Our Torah teaches that not all places on Earth are equal in holiness. The Land of Israel is holier than other countries. The City of Jerusalem is on a higher level than the rest of the country. The Temple Mount is closer to Heaven than the other parts of Yerushalayim. Even within the Mikdash, the areas are of unequal holiness. Each requires a greater degree of respect than the one with less holiness.
How careful they had to be! We long for the rebuilding of the Mikdash but can offer a sigh of relief that we are not subject to such strict penalties. Or can we?

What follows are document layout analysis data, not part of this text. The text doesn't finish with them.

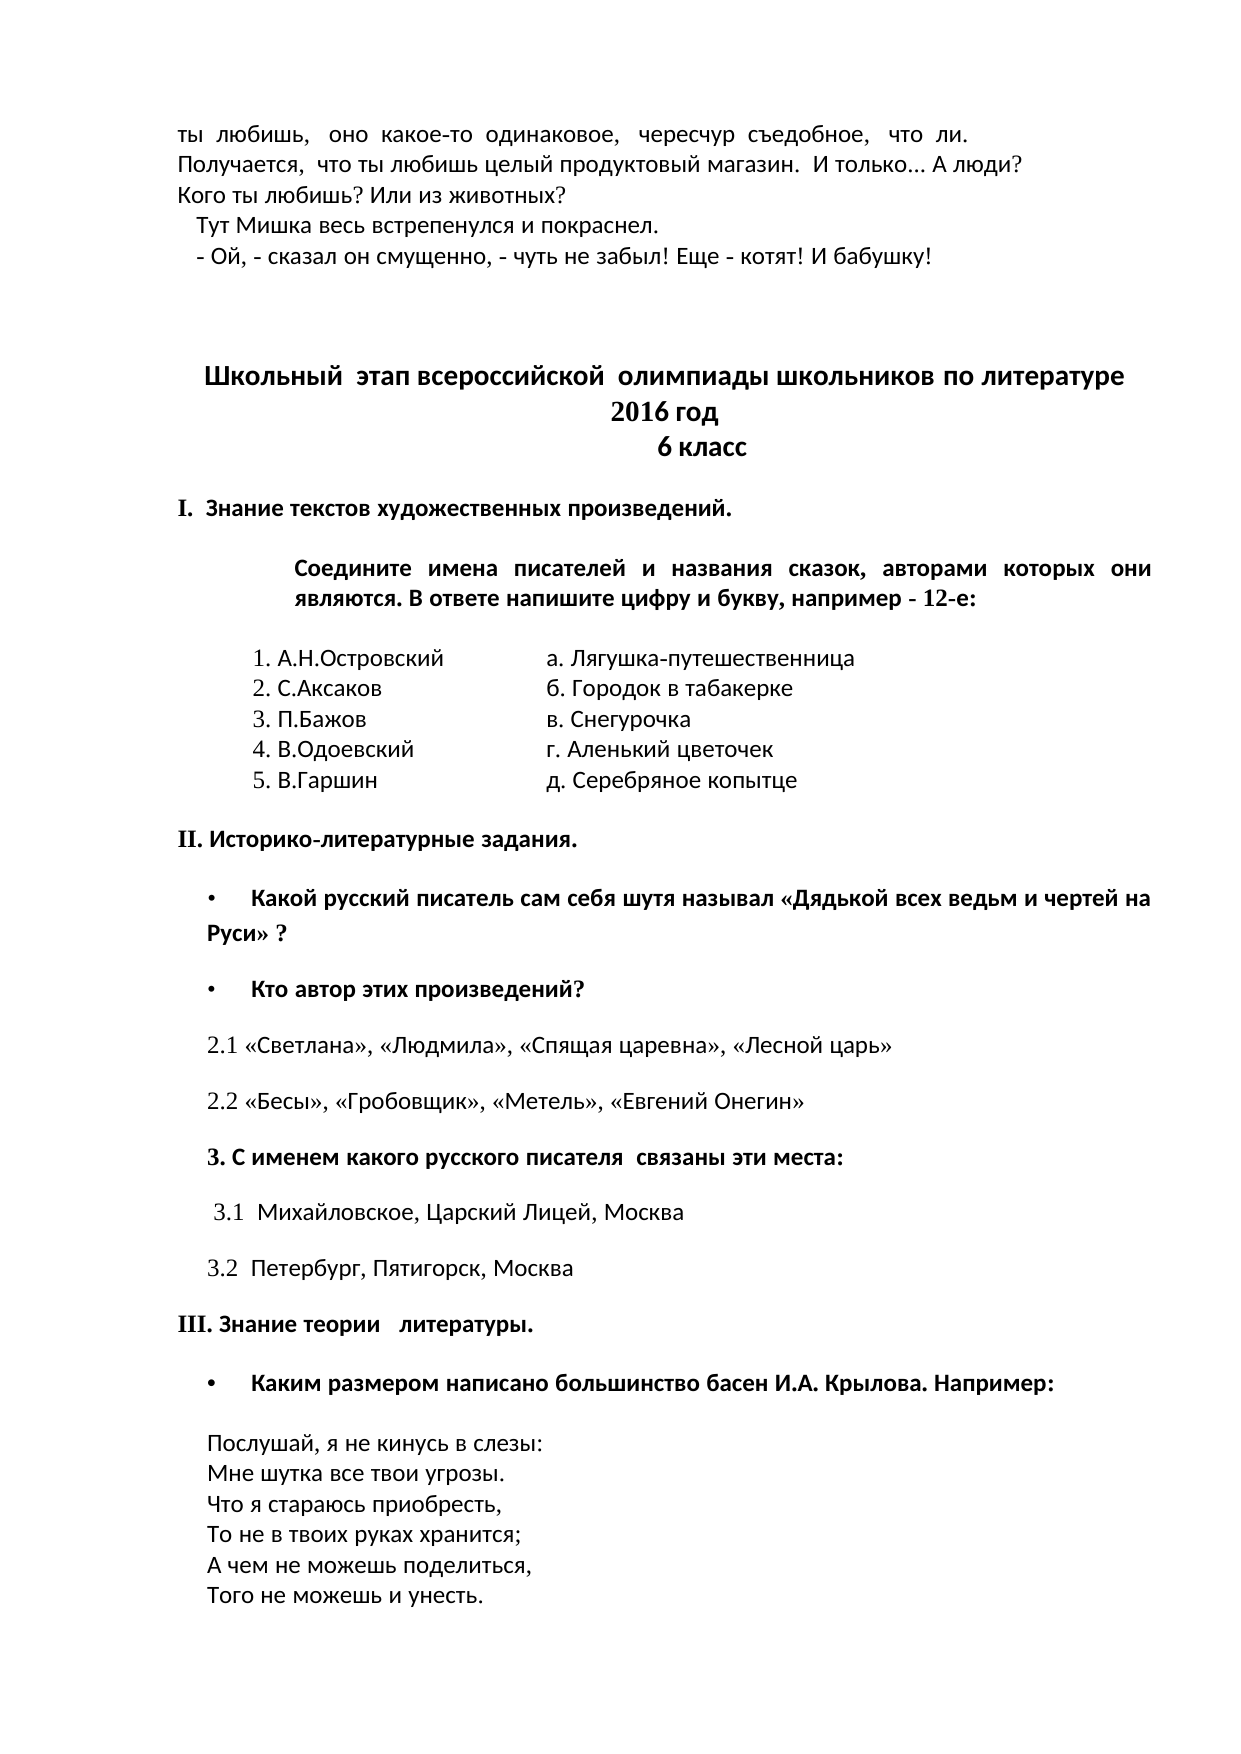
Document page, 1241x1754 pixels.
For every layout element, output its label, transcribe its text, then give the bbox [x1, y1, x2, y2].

list Кто автор этих произведений? [207, 973, 1152, 1004]
text Получается, что ты любишь целый продуктовый магазин. И только... А люди? [177, 149, 1152, 179]
text III. Знание теории литературы. [177, 1308, 1152, 1339]
text - Ой, - сказал он смущенно, - чуть не забыл! Еще - котят! И бабушку! [177, 240, 1152, 271]
text II. Историко-литературные задания. [177, 823, 1152, 853]
text Послушай, я не кинусь в слезы: [207, 1427, 1152, 1457]
text I. Знание текстов художественных произведений. [177, 493, 1152, 523]
list Какой русский писатель сам себя шутя называл «Дядькой всех ведьм и чертей на Руси» ? [207, 882, 1152, 948]
text 2.1 «Светлана», «Людмила», «Спящая царевна», «Лесной царь» [207, 1029, 1152, 1059]
text То не в твоих руках хранится; [207, 1518, 1152, 1549]
text 6 класс [252, 428, 1152, 464]
text 3. С именем какого русского писателя связаны эти места: [207, 1141, 1152, 1171]
text 3. П.Бажов в. Снегурочка [252, 703, 1152, 733]
text 5. В.Гаршин д. Серебряное копытце [252, 764, 1152, 794]
list Каким размером написано большинство басен И.А. Крылова. Например: [207, 1367, 1152, 1398]
text Того не можешь и унесть. [207, 1579, 1152, 1610]
text Кого ты любишь? Или из животных? [177, 179, 1152, 210]
text Соедините имена писателей и названия сказок, авторами которых они являются. В ответе напишите цифру и букву, например - 12-е: [294, 552, 1152, 613]
text 2. С.Аксаков б. Городок в табакерке [252, 672, 1152, 703]
text 4. В.Одоевский г. Аленький цветочек [252, 733, 1152, 764]
text Что я стараюсь приобресть, [207, 1488, 1152, 1518]
text Мне шутка все твои угрозы. [207, 1457, 1152, 1488]
text 1. А.Н.Островский а. Лягушка-путешественница [252, 642, 1152, 672]
text 3.2 Петербург, Пятигорск, Москва [207, 1252, 1152, 1283]
text Школьный этап всероссийской олимпиады школьников по литературе 2016 год [177, 357, 1152, 428]
text А чем не можешь поделиться, [207, 1549, 1152, 1579]
text ты любишь, оно какое-то одинаковое, чересчур съедобное, что ли. [177, 118, 1152, 149]
text Тут Мишка весь встрепенулся и покраснел. [177, 210, 1152, 240]
text 2.2 «Бесы», «Гробовщик», «Метель», «Евгений Онегин» [207, 1085, 1152, 1115]
text 3.1 Михайловское, Царский Лицей, Москва [207, 1196, 1152, 1227]
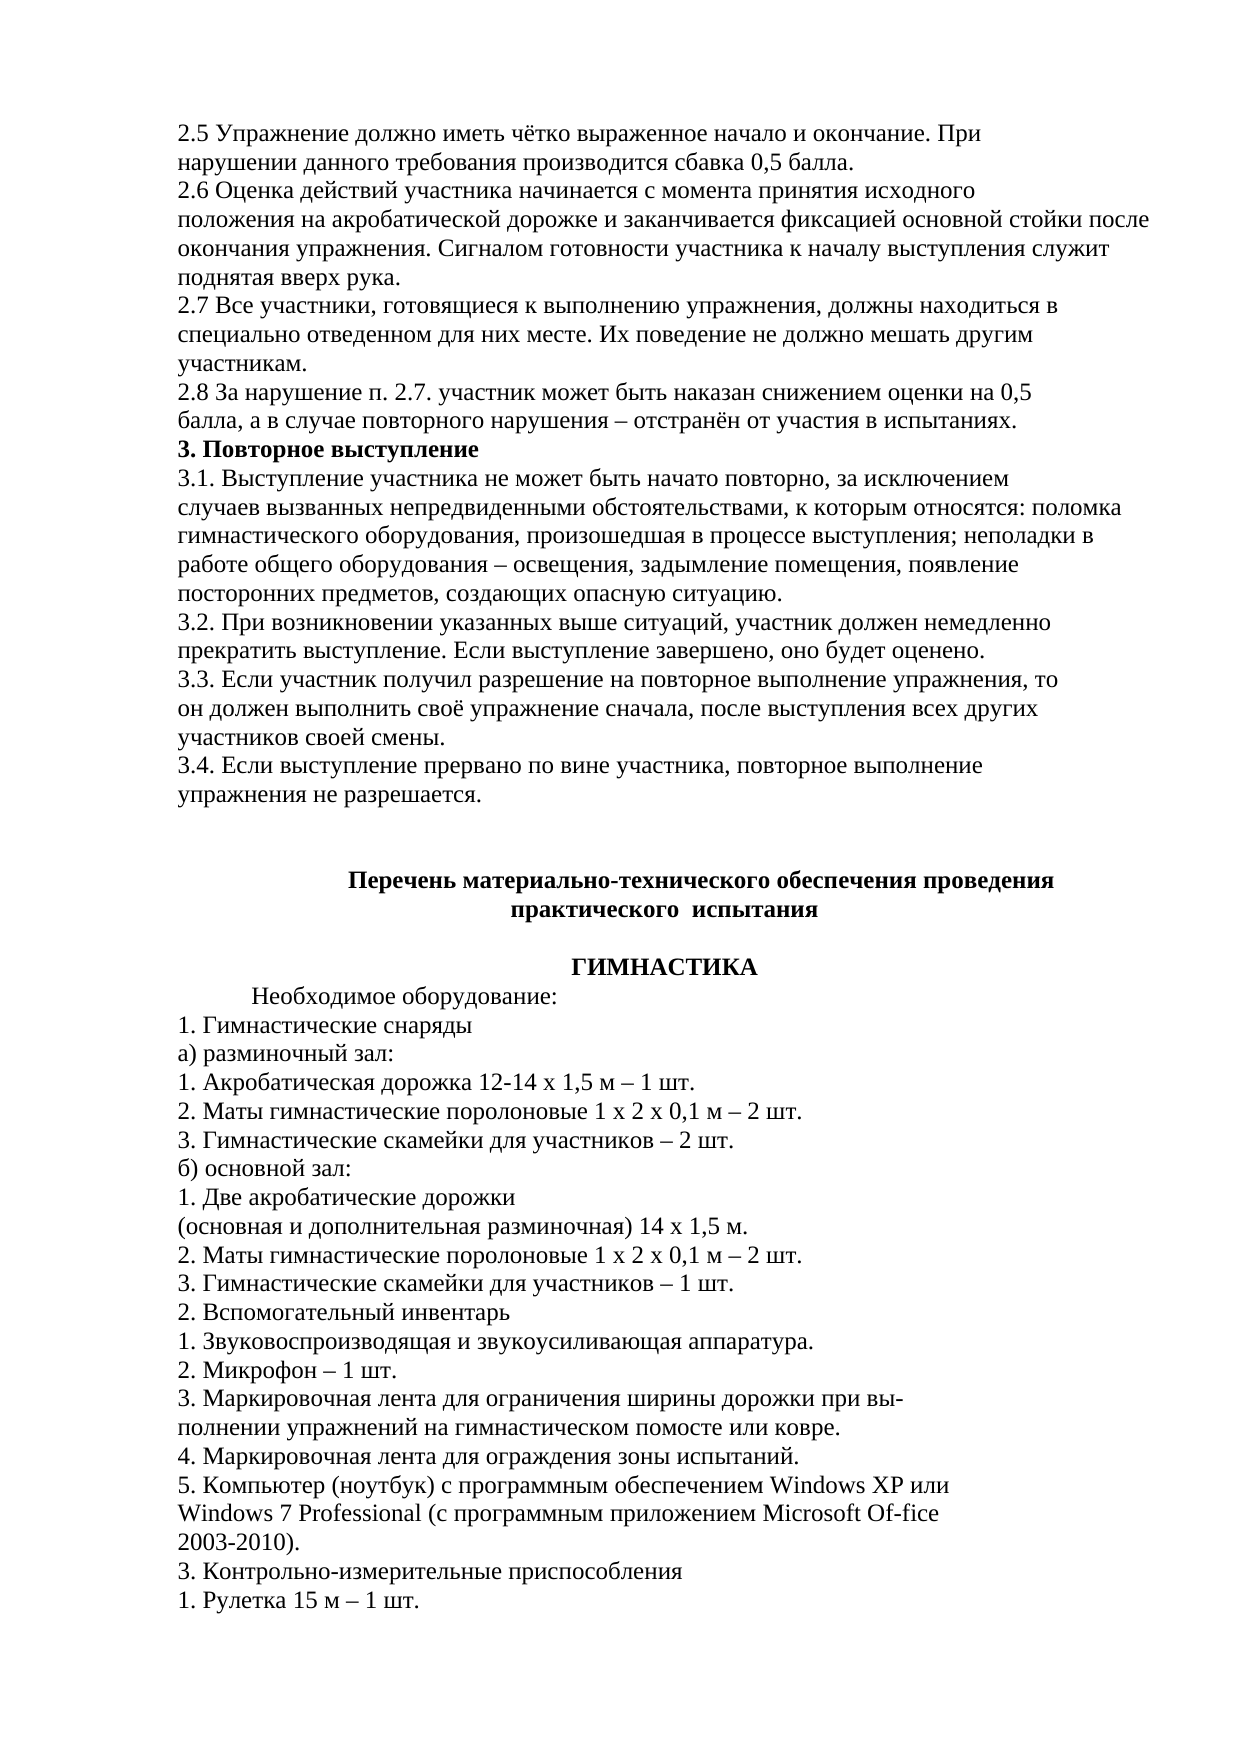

Today we offer our tefillot in a special place called the synagogue. Our shuls are filled with our brethren coming to serve Hashem. The Rabbis have named these special places for prayer “Mikdash Me’at — the Small Temple.” The interior spaces of our shuls are holier than the homes we live in and the streets we take to get to them. The halachah is very clear that one who enters must respect the sanctity of the shul. How one dresses, how one sits and what one says are all subject to the principle of “awe and respect.” Talking in shul about mundane street matters is forbidden. Talking in tones that we use with our friends is not permitted when sitting in a holy place. Even talking about matters that pertain to our services and Torah reading are restricted to limited times during our prayers. The great Rabbis of previous generations clearly state that our Redemption is held back by any disrespect shown to our holy places.
We all hope and pray that Hashem will bring Moshiach and the Final Redemption and with it an end to all suffering. Renewed respect for our shuls will certainly bring that joyous day closer. Let’s resolve, each one of us, to make the effort necessary to achieve that end.